*The data*:
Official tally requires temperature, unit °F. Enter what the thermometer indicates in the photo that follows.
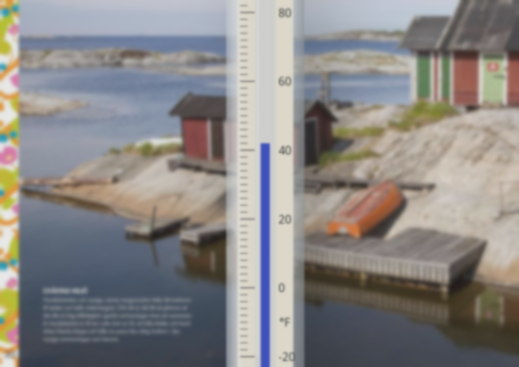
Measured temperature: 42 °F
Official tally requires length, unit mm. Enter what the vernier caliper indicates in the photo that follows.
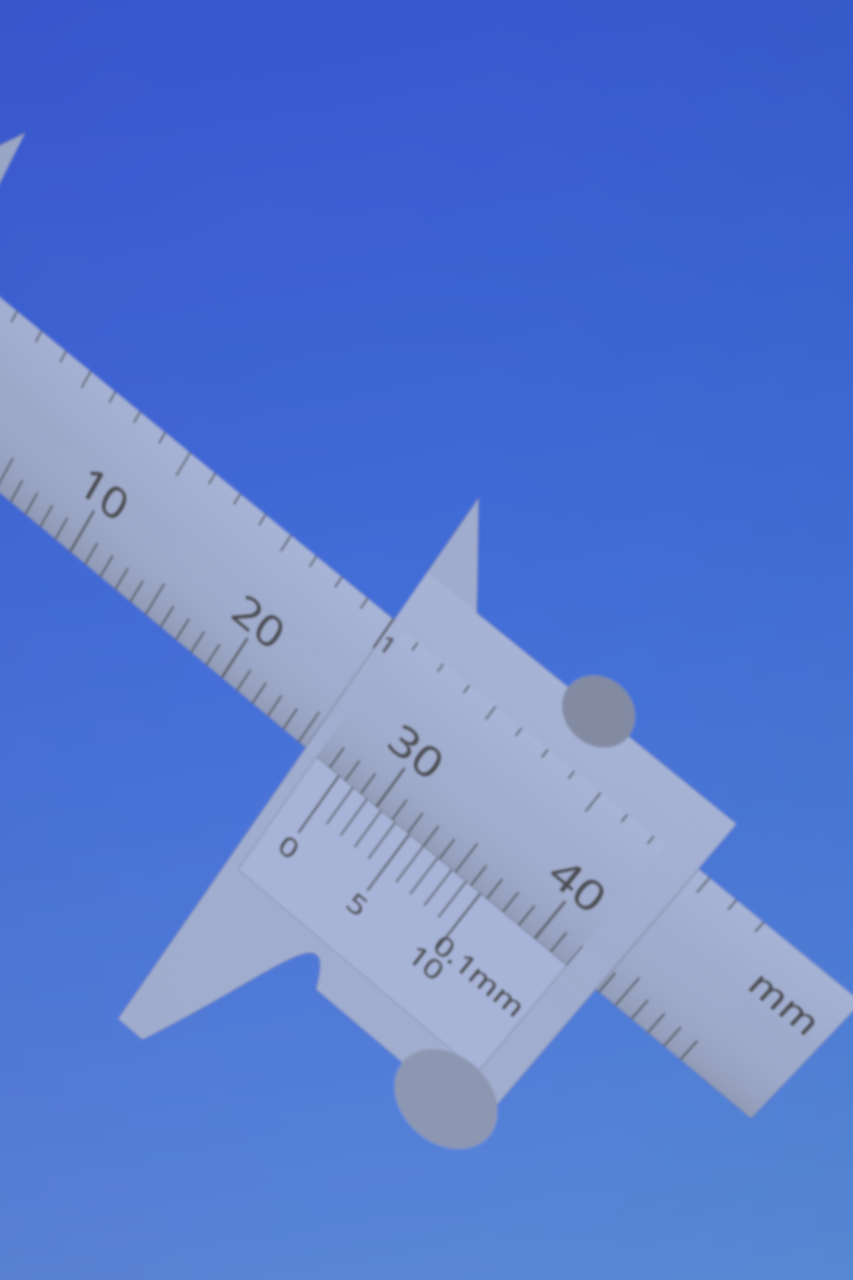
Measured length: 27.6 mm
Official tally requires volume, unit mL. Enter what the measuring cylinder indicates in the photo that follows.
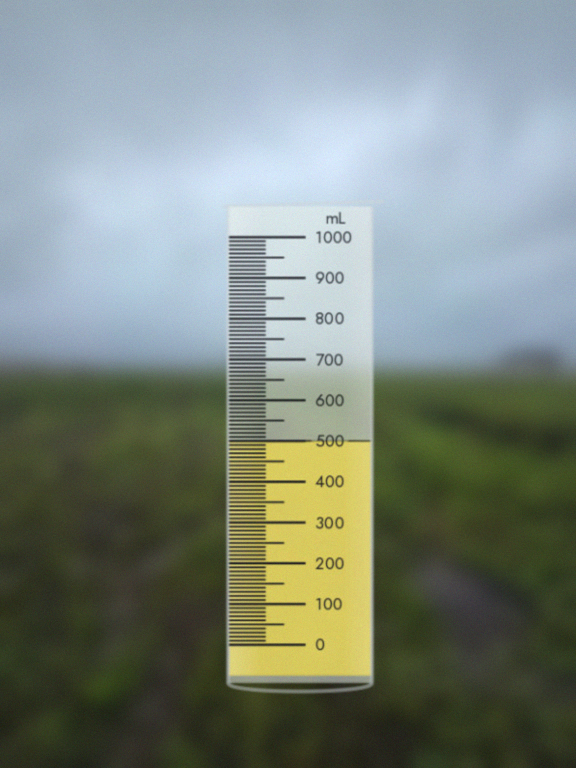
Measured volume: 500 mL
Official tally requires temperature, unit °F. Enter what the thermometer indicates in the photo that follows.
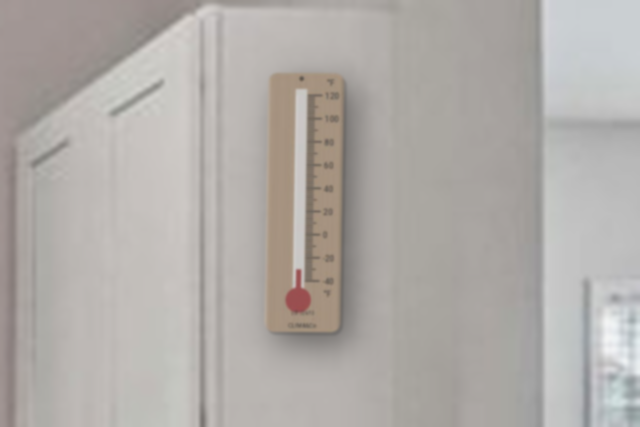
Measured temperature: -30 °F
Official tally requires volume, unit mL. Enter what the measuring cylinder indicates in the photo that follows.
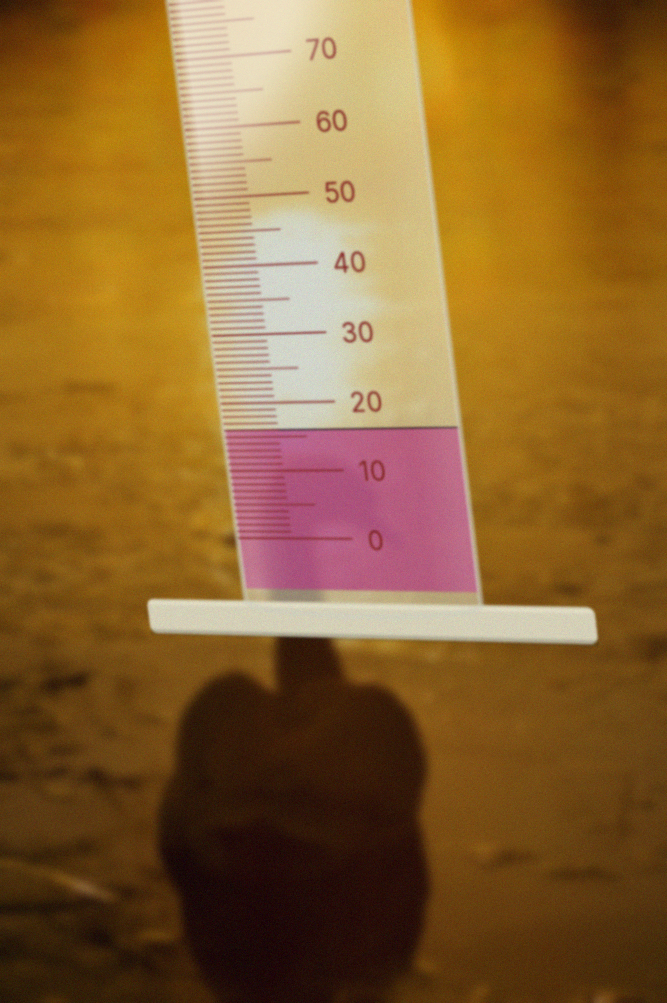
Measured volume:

*Exercise directions*:
Rewrite all of the material above as a JSON list of strings, with one string per line. Skip blank lines and leave the pictures out.

*Answer section*:
[
  "Official tally requires temperature, unit °F. Enter what the thermometer indicates in the photo that follows.",
  "Measured temperature: 42 °F",
  "Official tally requires length, unit mm. Enter what the vernier caliper indicates in the photo that follows.",
  "Measured length: 27.6 mm",
  "Official tally requires volume, unit mL. Enter what the measuring cylinder indicates in the photo that follows.",
  "Measured volume: 500 mL",
  "Official tally requires temperature, unit °F. Enter what the thermometer indicates in the photo that follows.",
  "Measured temperature: -30 °F",
  "Official tally requires volume, unit mL. Enter what the measuring cylinder indicates in the photo that follows.",
  "Measured volume:"
]